Notre heritage n’est précédé d’aucun testament.

René Char

It is a strange and sad story that remains to be told and remembered.

What the councils challenged was the party system as such, in all its forms, and this conflict was emphasized whenever the councils, born of revolution, turned against the party or parties whose sole aim had always been the revolution. Seen from the
vanguard point of a true Soviet Republic, the Bolshevik party was merely more dangerous but no less reactionary than all the other parties of the defunct regime. As far as the form of government is concerned – and the councils everywhere, in contradistinction to the revolutionary parties, were infinitely more interested in the political than in the social aspect of revolution – the one-party dictatorship is only the last stage in the development of the nation-state in general and of the multi-party system in particular.

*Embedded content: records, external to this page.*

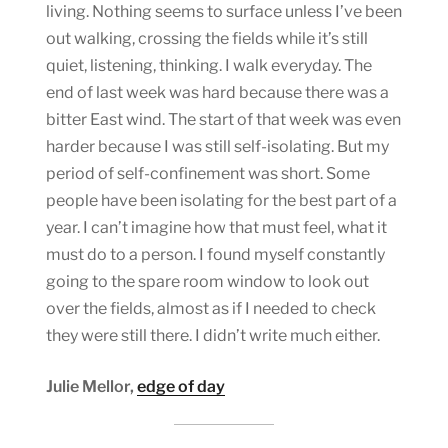
living. Nothing seems to surface unless I’ve been
out walking, crossing the fields while it’s still
quiet, listening, thinking. I walk everyday. The
end of last week was hard because there was a
bitter East wind. The start of that week was even
harder because I was still self-isolating. But my
period of self-confinement was short. Some
people have been isolating for the best part of a
year. I can’t imagine how that must feel, what it
must do to a person. I found myself constantly
going to the spare room window to look out
over the fields, almost as if I needed to check
they were still there. I didn’t write much either.
Julie Mellor,
edge of day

Hannah Arendt, On Revolution

The hungarian revolution of 1956, as with so many other revolutionary events of our recent and not so recent past, seems to have fallen to the fate of indifference, forgetfulness and oblivion.  If the past is a field of political struggle, then that oblivion may be judged as in part a consequence of an intentional politics of erasure.  But if capitalism engineers time as part of its very functioning, obliterating both past and future in a present of trance inducing flows of spectacular commodities and a “timeless” morality of work and debt, of responsibility and guilt, then the intentionality becomes secondary to the internal logic of the production and reproduction of capitalist social relations, in which we all participate.